Stored data
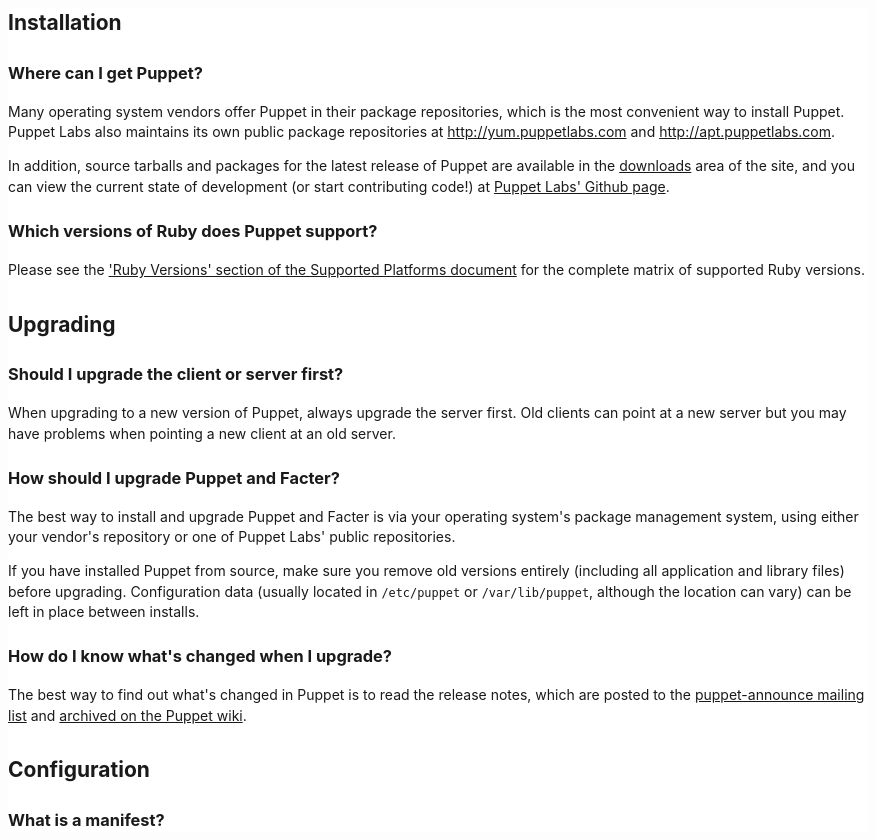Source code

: Installation
------------

### Where can I get Puppet?

Many operating system vendors offer Puppet in their package repositories,
which is the most convenient way to install Puppet. Puppet Labs
also maintains its own public package repositories at <http://yum.puppetlabs.com> and
<http://apt.puppetlabs.com>.

In addition, source tarballs and packages for the latest release of Puppet are available
in the [downloads](http://puppetlabs.com/resources/downloads) area
of the site, and you can view the current state of development (or start contributing code!)
at [Puppet Labs' Github page](https://github.com/puppetlabs/puppet).

### Which versions of Ruby does Puppet support?

Please see the ['Ruby Versions' section of the Supported Platforms document](http://docs.puppetlabs.com/guides/platforms.html#ruby-versions) for the complete matrix of supported Ruby versions. 

Upgrading
---------

### Should I upgrade the client or server first?

When upgrading to a new version of Puppet, always upgrade the
server first. Old clients can point at a new server but you may
have problems when pointing a new client at an old server.

### How should I upgrade Puppet and Facter?

The best way to install and upgrade Puppet and Facter is via
your operating system's package management system, using either your
vendor's repository or one of Puppet Labs' public repositories.

If you have installed Puppet from
source, make sure you remove old versions entirely (including all application
and library files) before upgrading. Configuration data (usually located
in `/etc/puppet` or `/var/lib/puppet`, although the location can vary) can
be left in place between installs.

### How do I know what's changed when I upgrade?

The best way to find out what's changed in Puppet is to read the release notes,
which are posted to the
[puppet-announce mailing list](http://groups.google.com/group/puppet-announce) and
[archived on the Puppet wiki](http://projects.puppetlabs.com/projects/puppet/wiki/Release_Notes).


Configuration
-------------

### What is a manifest?
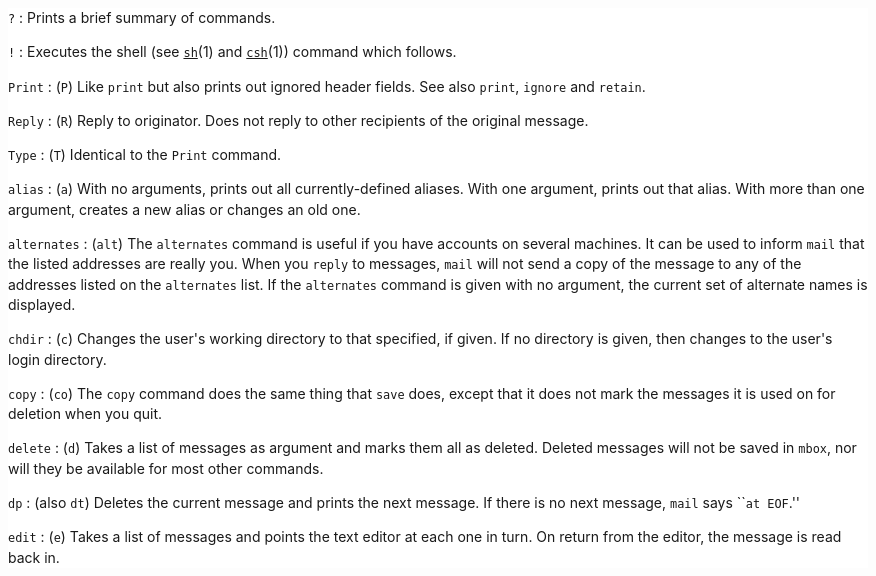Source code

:``?``
: Prints a brief summary of commands.

``!``
: Executes the shell (see
    [`sh`](/web/20141128030246/http://www2.research.att.com/~astopen/man/man1/sh.html)(1)
    and
    [`csh`](/web/20141128030246/http://www2.research.att.com/~astopen/man/man1/csh.html)(1))
    command which follows.

``Print``
:   (``P``) Like ``print`` but also prints out ignored header
    fields. See also ``print``, ``ignore`` and ``retain``.

``Reply``
:   (``R``) Reply to originator. Does not reply to other recipients of
    the original message.

``Type``
: (``T``) Identical to the ``Print`` command.

``alias``
:   (``a``) With no arguments, prints out all currently-defined
    aliases. With one argument, prints out that alias. With more than
    one argument, creates a new alias or changes an old one.

``alternates``
:   (``alt``) The ``alternates`` command is useful if you have
    accounts on several machines. It can be used to inform `mail` that
    the listed addresses are really you. When you ``reply`` to
    messages, `mail` will not send a copy of the message to any of the
    addresses listed on the ``alternates`` list. If the
    ``alternates`` command is given with no argument, the current set
    of alternate names is displayed.

``chdir``
:   (``c``) Changes the user's working directory to that specified, if
    given. If no directory is given, then changes to the user's
    login directory.

``copy``
: (``co``) The ``copy`` command does the same thing that
    ``save`` does, except that it does not mark the messages it is
    used on for deletion when you quit.

``delete``
:   (``d``) Takes a list of messages as argument and marks them all as
    deleted. Deleted messages will not be saved in `mbox`, nor will they
    be available for most other commands.

``dp``
: (also ``dt``) Deletes the current message and prints the next
    message. If there is no next message, `mail` says \`\``at EOF`.''

``edit``
: (``e``) Takes a list of messages and points the text editor at
    each one in turn. On return from the editor, the message is read
    back in.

Exercise objective
Count every line of the records that includes "Ruby", and give that number with no other words.

Task result
2